Он открыл рот сказать, что в точности понимает, о чем она говорит, что чувствует то же, что и она. Но остановил себя: здесь сопереживание скорее разделяло их, чем соединяло, и этого он не мог ей сказать.
72 буквы[11]
В детстве любимой игрушкой Роберта была простая глиняная кукла, которая умела ходить, да и только. Пока родители развлекали в саду гостей, обсуждая коронацию Виктории или чартистские реформы, Роберт бродил следом за куклой по коридорам семейного дома, разворачивая ее на поворотах. Кукла не понимала никаких команд и ни на что не реагировала: упершись в стенку, глиняная фигурка продолжала тупо маршировать, пока ее руки и ноги не превращались в бесформенные комки (иногда Роберт развлекался этим). Когда руки куклы полностью теряли форму, он поднимал игрушку и вынимал из нее имя, останавливая движение. Затем сплющивал тельце в гладкий комок, раскатывал его на доске и лепил новую фигурку, делая одну из ног или кривой, или длиннее другой. Потом вставлял в нее имя, и куколка тут же падала и описывала небольшие круги, отталкиваясь разными ногами.

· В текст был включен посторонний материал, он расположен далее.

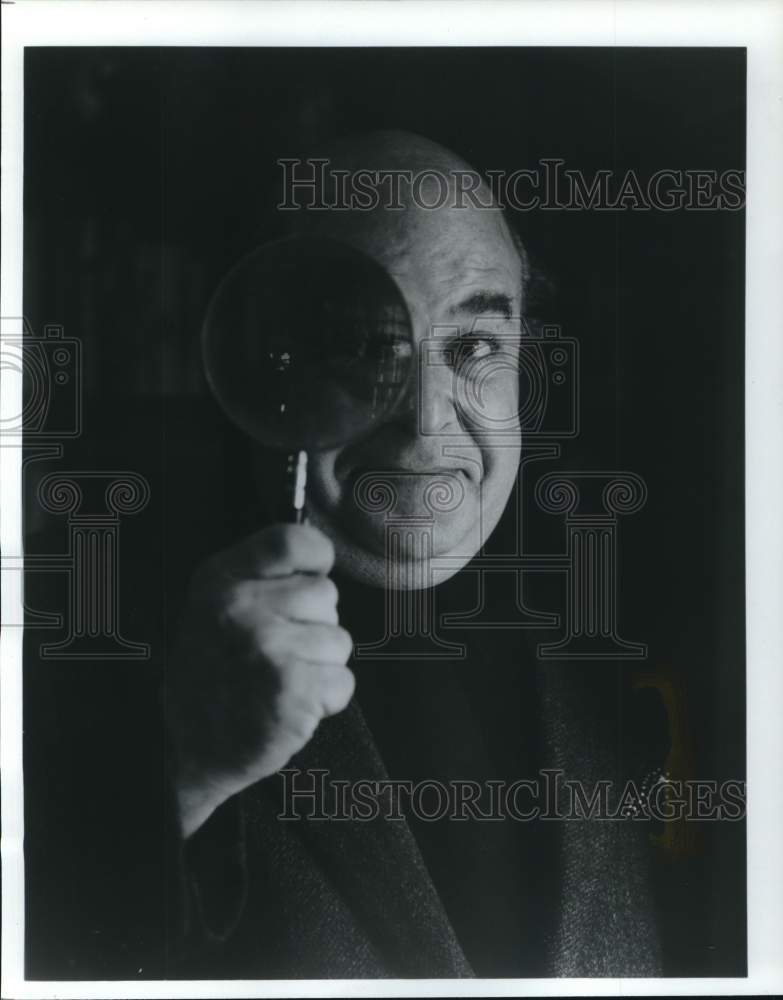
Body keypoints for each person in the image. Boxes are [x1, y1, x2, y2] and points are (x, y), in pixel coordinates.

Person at [162, 131, 665, 979]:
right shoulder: (114, 673)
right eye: (364, 349)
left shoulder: (614, 669)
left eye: (472, 348)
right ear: (263, 364)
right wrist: (178, 778)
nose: (428, 424)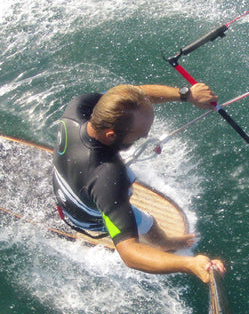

Мальчику нравилось вовсе не лепить новые фигурки, а находить пределы действия оживляющего имени. Ему было интересно проверять, какие изменения еще можно внести в ее тельце, прежде чем имя переставало действовать. Для экономии времени он почти не заботился о внешности фигурки, детализируя ее ровно настолько, чтобы вновь испытать имя.
Другая кукла ходила на четырех ногах. У нее было красивое тело фарфоровой лошадки, изготовленное с мельчайшими подробностями, но Роберта гораздо больше занимали эксперименты с ее именем. Это имя подчинялось командам «вперед» и «стоп», позволяло обходить препятствия, и Роберт пытался вставлять его в другие самодельные тела. К его разочарованию, имя имело более четкую привязку к форме тела, и мальчику так и не удалось слепить глиняную фигурку, которую оно смогло бы оживить. Он делал ноги отдельно, прикрепляя их потом к туловищу, но так и не сумел добиться бесшовного соединения – имя не распознавало тело как единое целое.